Stored data entries
--------

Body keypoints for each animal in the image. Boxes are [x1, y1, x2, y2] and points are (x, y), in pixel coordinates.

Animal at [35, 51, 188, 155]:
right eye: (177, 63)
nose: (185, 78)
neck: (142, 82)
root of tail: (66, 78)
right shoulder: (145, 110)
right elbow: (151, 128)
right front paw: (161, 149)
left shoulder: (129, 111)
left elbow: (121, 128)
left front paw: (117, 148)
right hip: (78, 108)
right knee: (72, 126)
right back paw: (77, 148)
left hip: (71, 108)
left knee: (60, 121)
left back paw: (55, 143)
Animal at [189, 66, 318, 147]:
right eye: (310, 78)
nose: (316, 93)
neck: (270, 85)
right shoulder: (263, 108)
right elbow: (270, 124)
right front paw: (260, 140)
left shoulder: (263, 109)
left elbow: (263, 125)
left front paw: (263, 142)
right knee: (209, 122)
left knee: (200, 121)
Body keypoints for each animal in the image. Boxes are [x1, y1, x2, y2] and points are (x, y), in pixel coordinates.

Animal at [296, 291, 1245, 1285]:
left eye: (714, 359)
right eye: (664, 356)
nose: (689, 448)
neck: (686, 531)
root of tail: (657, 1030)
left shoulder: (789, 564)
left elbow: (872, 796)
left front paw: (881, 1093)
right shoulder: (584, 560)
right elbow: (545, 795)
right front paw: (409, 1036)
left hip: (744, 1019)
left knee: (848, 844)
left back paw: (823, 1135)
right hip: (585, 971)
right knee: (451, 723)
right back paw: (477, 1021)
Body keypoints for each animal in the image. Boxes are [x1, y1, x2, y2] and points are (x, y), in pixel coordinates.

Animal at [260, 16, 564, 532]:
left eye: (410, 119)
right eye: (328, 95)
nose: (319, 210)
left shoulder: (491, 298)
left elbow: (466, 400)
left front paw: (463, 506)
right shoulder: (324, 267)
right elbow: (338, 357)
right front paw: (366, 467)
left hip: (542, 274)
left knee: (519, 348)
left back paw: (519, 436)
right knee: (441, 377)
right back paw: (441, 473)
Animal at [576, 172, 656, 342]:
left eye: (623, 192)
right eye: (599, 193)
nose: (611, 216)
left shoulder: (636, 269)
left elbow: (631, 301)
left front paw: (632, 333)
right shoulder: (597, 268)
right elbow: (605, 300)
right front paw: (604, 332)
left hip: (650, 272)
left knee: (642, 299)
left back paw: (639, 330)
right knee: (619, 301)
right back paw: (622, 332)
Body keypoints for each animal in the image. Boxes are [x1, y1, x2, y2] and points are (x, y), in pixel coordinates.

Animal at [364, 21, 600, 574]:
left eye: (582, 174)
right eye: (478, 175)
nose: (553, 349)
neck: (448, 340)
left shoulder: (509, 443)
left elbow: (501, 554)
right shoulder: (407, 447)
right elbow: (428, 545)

--------

### What is needed
Going line by line, copy the data above exactly.

### Expected output
Body keypoints for each animal in the image. Boxes are [x1, y1, x2, y2] and points are (x, y), in pixel coordinates.

Animal at [35, 51, 188, 155]:
right eye: (177, 63)
nose: (185, 78)
neck: (142, 82)
root of tail: (66, 78)
right shoulder: (145, 110)
right elbow: (151, 128)
right front paw: (161, 149)
left shoulder: (129, 111)
left elbow: (121, 128)
left front paw: (117, 148)
right hip: (78, 108)
right knee: (72, 126)
right back paw: (77, 148)
left hip: (71, 108)
left knee: (60, 121)
left back paw: (55, 143)
Animal at [189, 66, 318, 147]:
right eye: (310, 78)
nose: (316, 93)
neck: (270, 85)
right shoulder: (263, 108)
right elbow: (270, 124)
right front paw: (260, 140)
left shoulder: (263, 109)
left elbow: (263, 125)
left front paw: (263, 142)
right knee: (209, 122)
left knee: (200, 121)
Body keypoints for each animal in the image. Boxes are [x1, y1, x2, y2] and points are (x, y), in pixel coordinates.

Animal at [296, 291, 1245, 1285]:
left eye: (714, 359)
right eye: (664, 356)
nose: (689, 448)
neck: (686, 531)
root of tail: (657, 1030)
left shoulder: (789, 564)
left elbow: (872, 796)
left front paw: (881, 1093)
right shoulder: (584, 560)
right elbow: (545, 795)
right front paw: (409, 1036)
left hip: (744, 1019)
left knee: (848, 844)
left back paw: (823, 1135)
right hip: (585, 971)
right knee: (451, 723)
right back paw: (477, 1021)
Body keypoints for each animal in the image. Boxes are [x1, y1, x2, y2] and points are (x, y), in pixel coordinates.

Animal at [260, 16, 564, 532]:
left eye: (410, 119)
right eye: (328, 95)
nose: (319, 210)
left shoulder: (491, 298)
left elbow: (466, 400)
left front paw: (463, 506)
right shoulder: (324, 267)
right elbow: (338, 357)
right front paw: (366, 467)
left hip: (542, 274)
left knee: (519, 348)
left back paw: (519, 436)
right knee: (441, 377)
right back paw: (441, 473)
Animal at [576, 172, 656, 342]:
left eye: (623, 192)
right eye: (599, 193)
nose: (611, 216)
left shoulder: (636, 269)
left elbow: (631, 301)
left front paw: (632, 333)
right shoulder: (597, 268)
right elbow: (605, 300)
right front paw: (604, 332)
left hip: (650, 272)
left knee: (642, 299)
left back paw: (639, 330)
right knee: (619, 301)
right back paw: (622, 332)
Body keypoints for each animal in the image. Boxes are [x1, y1, x2, y2] and points are (x, y), in pixel coordinates.

Animal at [364, 21, 600, 574]:
left eye: (582, 174)
right eye: (478, 175)
nose: (553, 349)
neck: (448, 340)
left shoulder: (509, 443)
left elbow: (501, 554)
right shoulder: (407, 447)
right elbow: (428, 545)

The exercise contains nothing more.